Aliénor shivered at the sight of the naked steel. The army had been marching to battle for months but had not seen any action as yet. One could almost forget they were riding to war. Until something like this happened.

She nodded to her guard and turned her gaze away to follow Noémi’s progress. Her handmaiden had led them farther away down the road from the captain and her men, closer to the cliffs, while still staying in sight of the column. Perhaps Noémi knew if they came within calling distance of the captain he would order them back. Or perhaps she was just trying to keep Aliénor from seeing more bodies.

I am coddled from every side
. Was she anything other than a silly, useless woman if even her friend refused to let her help in this small way?
If I am just a burden to be protected then I might as well turn back for home now and get out of everyone’s way
.

She scanned the horizon and let her horse pick his way where he would, for they were in rocky terrain close to the mountains now. Scrubby brush and gray-trunked trees with tight, prickling foliage dotted the landscape.
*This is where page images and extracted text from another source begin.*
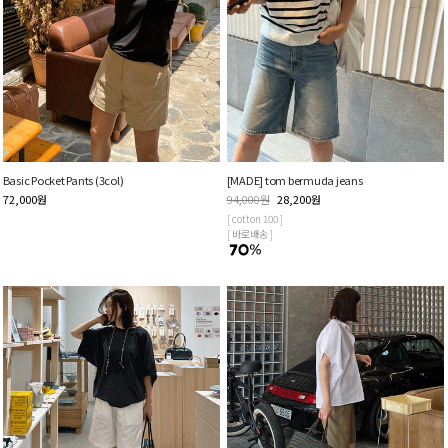
Basic Pocket Pants (3col)
[MADE] tom bermuda jeans
72,000
원
94,000
원
28,200
원
[ cotton 100 ]
[ 바로배송 ]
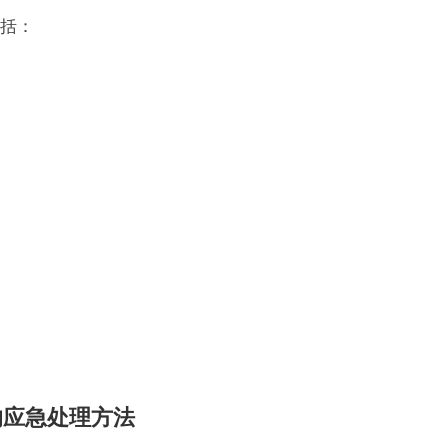
括：
的应急处理方法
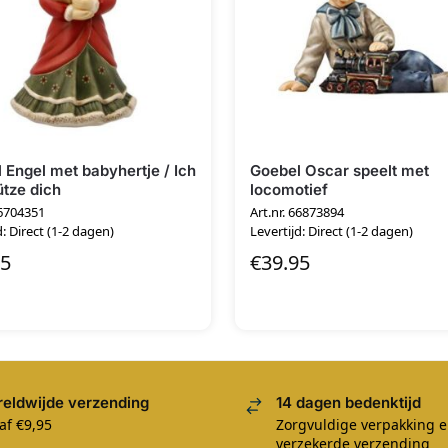
 Engel met babyhertje / Ich
Goebel Oscar speelt met
tze dich
locomotief
66704351
Art.nr. 66873894
d: Direct (1-2 dagen)
Levertijd: Direct (1-2 dagen)
95
€
39.95
eldwijde verzending
14 dagen bedenktijd
af €9,95
Zorgvuldige verpakking 
verzekerde verzending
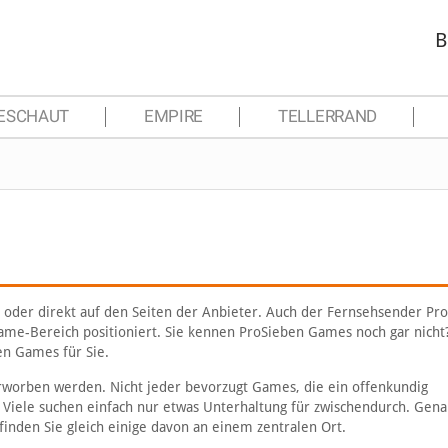
B
ESCHAUT
EMPIRE
TELLERRAND
 oder direkt auf den Seiten der Anbieter. Auch der Fernsehsender Pr
ame-Bereich positioniert. Sie kennen ProSieben Games noch gar nicht
en Games für Sie.
rworben werden. Nicht jeder bevorzugt Games, die ein offenkundig
. Viele suchen einfach nur etwas Unterhaltung für zwischendurch. Gena
nden Sie gleich einige davon an einem zentralen Ort.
Her eye caught on one the trees where it grew practically against the foot of the hill. A bright flash of pale blue fluttered in the branches. A bird? She had seen no bright-plumed birds like that this far south.

Her pulse kicked up as she turned her mount toward the tree. Behind her, she heard her guard follow her with a small muttered oath.

The closer she came to that bright blue cloth, the harder her pulse beat until it was a veritable drum in her ears. Aliénor stopped short of the tree and slid off her horse.

When she saw the man tangled in the branches of the tree, her blood jumped all at once inside her like a bright flash of heat. Bile burned the back of her throat, but she forced herself forward one unsteady step at a time.

The man’s chest rose and fell. Alive.
Thank Merciful Fate
. He voiced a low groan, and she hopped back a step in surprise. She wet her dry mouth and wheeled toward the guard riding toward her. “Help! Bring help.”

She rushed forward to the tree and reached to lift the man down. He was braced against the branches, and a sword—stained red and nicked from battle—lay among the roots of the tree. Blood had also splashed the tree all around, as if the plant needed human sacrifice instead of wholesome water to live.

Together, Aliénor and her guard lifted the man down from the tree and laid him out on the ground to check for injuries. “Bring water from my saddle,” she told her man. Flustered, the soldier rushed back to their horses.